E.D.: Could you describe the exhibition in a few words?

N.B.:
There once was an island, “the most beautiful that human eyes had ever looked upon,” in the words of Christopher Columbus. Insularism, the fact of being an island, is a central theme of the exhibition: the sea is at once a boundary and a boundless horizon. Insularism brings a physical awareness of the limits of one’s territory and at the same time an awareness of the immensity of the world.

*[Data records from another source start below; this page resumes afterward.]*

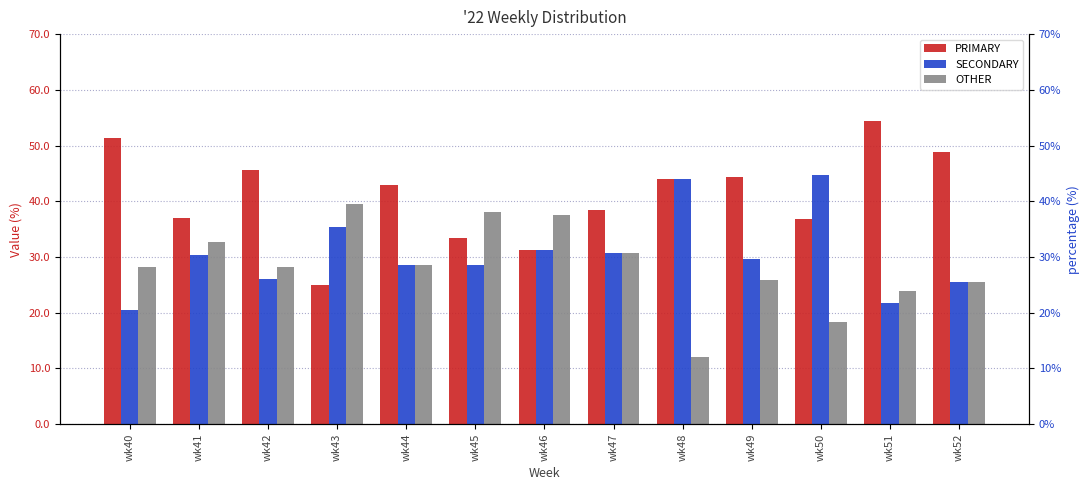

What is the maximum value shown in the chart?

54.3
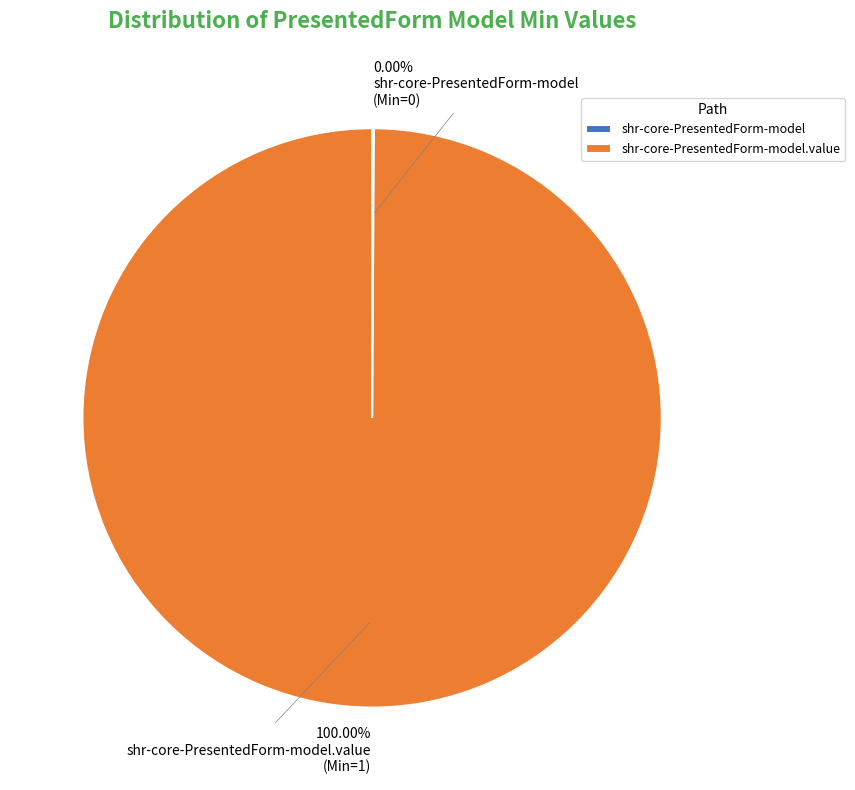

What is the majority slice?

shr-core-PresentedForm-model.value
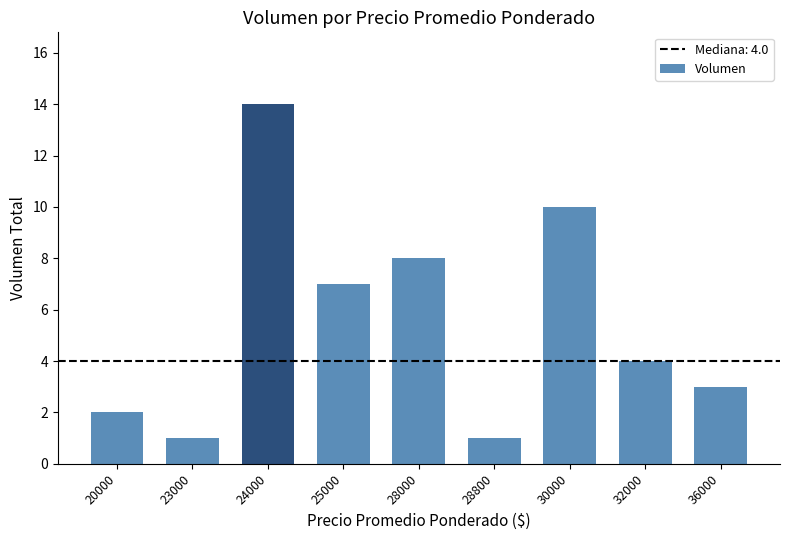

Does the chart contain stacked bars?

No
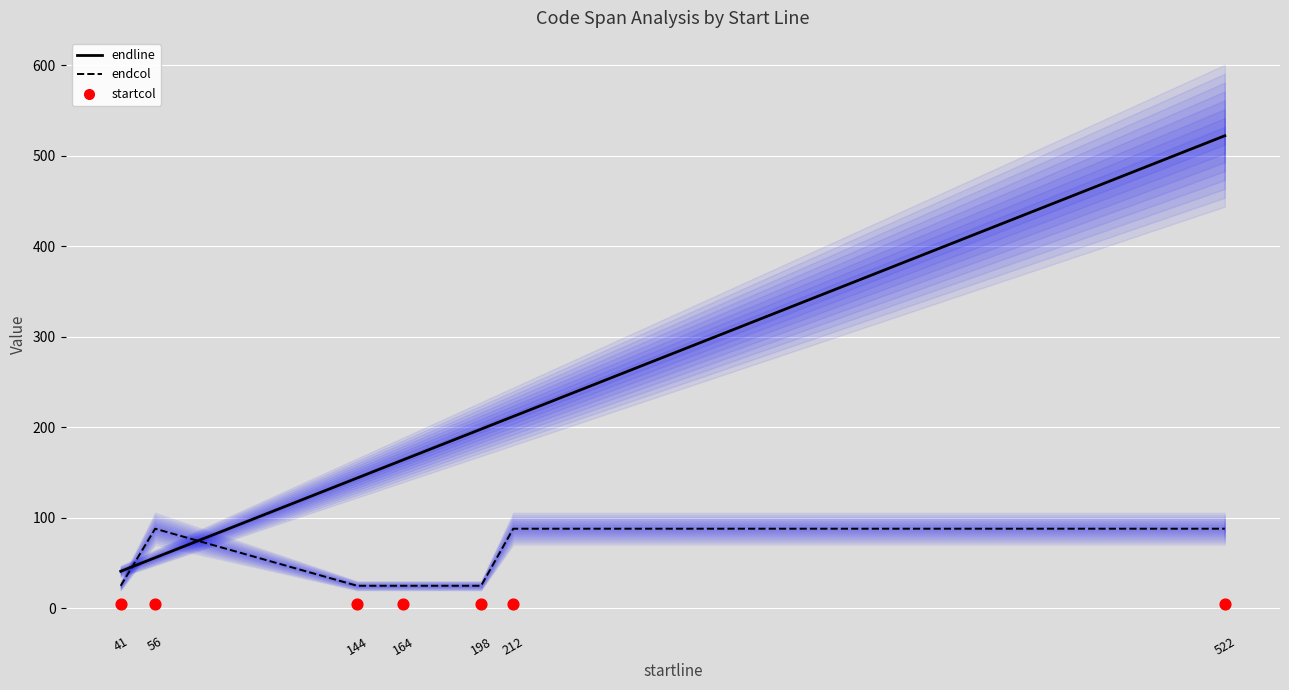

Is the value of endcol at 41 greater than the value of endline at 212?

No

Anonymous, Coconut trees on Avenida Del Puerto, Havana_ND
Anonymous, Coconut trees on Avenida Del Puerto, Havana_ND
 
E.D.: What are the main sections of the exhibition?

N.B.:
We begin with the very picturesque colonial style, which, in addition to illustrating the prosperity created by coffee, sugar and tobacco, reveals a society of strong contrasts between the privileged class, which looked back to European models and fashions, and the heterogeneous majority composed of people of mixed blood and the Black slaves. As in other countries, Canada for instance, it was the paintings of the landscape that gave birth to the sense of belonging to the land.

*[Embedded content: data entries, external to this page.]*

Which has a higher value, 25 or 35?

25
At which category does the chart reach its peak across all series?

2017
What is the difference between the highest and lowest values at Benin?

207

Anonymous, A Sugar cane field, 1914_MBAM, Brian Merret
Anonymous, A Sugar cane field, 1914_MBAM, Brian Merret
 
The first Cuban avant-garde movement grew up between the two World Wars. Its militant modernism corresponded to that worldwide rise of fierce ideologies. Pogolotti is one of these unrecognized artists whose work astonished me with its power; it has rarely been seen outside Cuba, and will be one of the many discoveries of the show. Thereafter, Cuban art truly blossomed, not only by assimilating its native roots but by liberating itself. Wifredo Lam, undoubtedly one of the twentieth century’s major artists, achieved a brilliant synthesis, an Afro-Cubanism tinged with Surrealism that paved the way for abstraction. A whole gallery of the show is devoted to his work.